With Orkestrar Slivovika and Joanna Chapman-Smith

When: Saturday, 8 p.m.

Where: WISE Hall, 1882 Adanac

Tickets: $12 in advance at Zulu, Highlife and Red Cat, $15 at the door

VANCOUVER - On his latest album Victory Party (out Tuesday), Geoff Berner sings as much about the celebration as he does about its obligatory hangover period.

For the politically inclined Vancouver-based klezmer accordionist and singer-songwriter, “victory is always mixed with a feeling of loss.

“We all lived through the Bush era,” the former member of the Green Party and Rhinoceros Party says, “and we thought when we were rid of him it would be a grand celebration, and it was. But now we need to rebuild the world that’s been driven into the ditch and we’re still having trouble getting out of that ditch.”

The idea of the “victory party” could also apply to Vancouver’s recent foray into Olympic madness, Berner says.

“That’s a party that had a desperate edge to it. We were all white-knuckled watching it happen. It had to go well, or else.”

In 2008, Berner released his “theme song” for the 2010 Vancouver Olympic Games cheekily subtitled The Dead Children Were Worth It!, implying the B.C. government had shut down a coroner’s office responsible for the investigation of children’s deaths to save money for the event.

Victory Party follows in the same vein and retains Berner’s penchant for comedy and satire, but this time the tone is a bit more sombre.

> [Data entries]
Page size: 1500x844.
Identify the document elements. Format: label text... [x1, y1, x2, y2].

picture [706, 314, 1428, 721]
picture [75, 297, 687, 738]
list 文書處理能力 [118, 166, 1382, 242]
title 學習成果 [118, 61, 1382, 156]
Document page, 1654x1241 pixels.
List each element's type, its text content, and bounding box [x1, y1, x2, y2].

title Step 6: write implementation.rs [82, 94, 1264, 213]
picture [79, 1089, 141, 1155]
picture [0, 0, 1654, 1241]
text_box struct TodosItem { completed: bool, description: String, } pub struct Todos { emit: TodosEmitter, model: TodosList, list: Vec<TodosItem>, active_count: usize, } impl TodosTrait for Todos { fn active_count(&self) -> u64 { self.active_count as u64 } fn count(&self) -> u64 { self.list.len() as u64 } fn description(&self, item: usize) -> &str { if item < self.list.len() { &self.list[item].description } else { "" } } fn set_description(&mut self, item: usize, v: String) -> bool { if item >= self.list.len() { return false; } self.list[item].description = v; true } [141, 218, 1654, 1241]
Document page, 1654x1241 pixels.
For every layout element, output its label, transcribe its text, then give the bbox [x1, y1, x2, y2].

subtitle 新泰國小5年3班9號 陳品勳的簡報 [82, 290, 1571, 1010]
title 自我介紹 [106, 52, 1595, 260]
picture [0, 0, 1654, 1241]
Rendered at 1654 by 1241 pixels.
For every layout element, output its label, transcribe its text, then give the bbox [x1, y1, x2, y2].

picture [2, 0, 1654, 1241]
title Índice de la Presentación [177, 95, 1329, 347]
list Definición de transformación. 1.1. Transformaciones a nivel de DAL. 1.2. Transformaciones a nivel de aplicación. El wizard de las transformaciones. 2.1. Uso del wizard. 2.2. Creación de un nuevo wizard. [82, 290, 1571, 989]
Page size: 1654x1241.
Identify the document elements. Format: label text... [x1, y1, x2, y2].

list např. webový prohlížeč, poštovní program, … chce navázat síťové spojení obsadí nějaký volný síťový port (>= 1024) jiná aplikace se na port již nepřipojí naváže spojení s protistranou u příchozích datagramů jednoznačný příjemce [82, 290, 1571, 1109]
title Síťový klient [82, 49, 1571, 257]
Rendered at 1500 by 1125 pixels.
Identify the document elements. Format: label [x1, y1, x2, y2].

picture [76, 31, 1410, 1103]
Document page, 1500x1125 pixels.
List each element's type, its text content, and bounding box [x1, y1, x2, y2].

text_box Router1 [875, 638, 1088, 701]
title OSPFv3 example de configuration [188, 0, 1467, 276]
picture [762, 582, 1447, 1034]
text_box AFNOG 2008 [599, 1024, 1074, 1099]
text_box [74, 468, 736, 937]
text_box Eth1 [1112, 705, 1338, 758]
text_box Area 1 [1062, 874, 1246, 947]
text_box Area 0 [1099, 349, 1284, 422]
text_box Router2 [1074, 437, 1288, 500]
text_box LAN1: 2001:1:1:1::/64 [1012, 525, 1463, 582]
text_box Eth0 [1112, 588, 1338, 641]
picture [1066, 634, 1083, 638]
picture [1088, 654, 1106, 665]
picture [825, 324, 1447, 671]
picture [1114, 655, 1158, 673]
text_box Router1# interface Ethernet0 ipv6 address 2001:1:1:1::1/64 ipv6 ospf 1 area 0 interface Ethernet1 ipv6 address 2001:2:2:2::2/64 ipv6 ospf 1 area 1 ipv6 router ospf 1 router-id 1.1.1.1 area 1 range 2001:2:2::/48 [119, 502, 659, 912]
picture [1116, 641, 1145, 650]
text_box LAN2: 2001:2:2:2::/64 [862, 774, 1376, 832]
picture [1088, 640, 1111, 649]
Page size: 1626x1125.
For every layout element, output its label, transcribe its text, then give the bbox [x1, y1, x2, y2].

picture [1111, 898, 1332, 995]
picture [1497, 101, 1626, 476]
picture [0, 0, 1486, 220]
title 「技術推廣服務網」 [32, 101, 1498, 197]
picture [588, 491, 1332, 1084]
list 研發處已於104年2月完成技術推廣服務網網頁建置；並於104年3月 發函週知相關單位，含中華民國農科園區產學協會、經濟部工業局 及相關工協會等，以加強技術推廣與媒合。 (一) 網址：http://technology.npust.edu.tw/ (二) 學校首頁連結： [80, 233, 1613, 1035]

> [Parts of the exercise]
(A) According to the Geoff Berner article, what does a ticket to the WISE Hall show cost at the door?
(B) Reproduce the stretch of the Geoff Berner article from "Tickets: $12 in" through "obligatory hangover period.".
The listing has no connection to the Geoff Berner article.

> [Solution list]
(A) $15.

(B)
Tickets: $12 in advance at Zulu, Highlife and Red Cat, $15 at the door

VANCOUVER - On his latest album Victory Party (out Tuesday), Geoff Berner sings as much about the celebration as he does about its obligatory hangover period.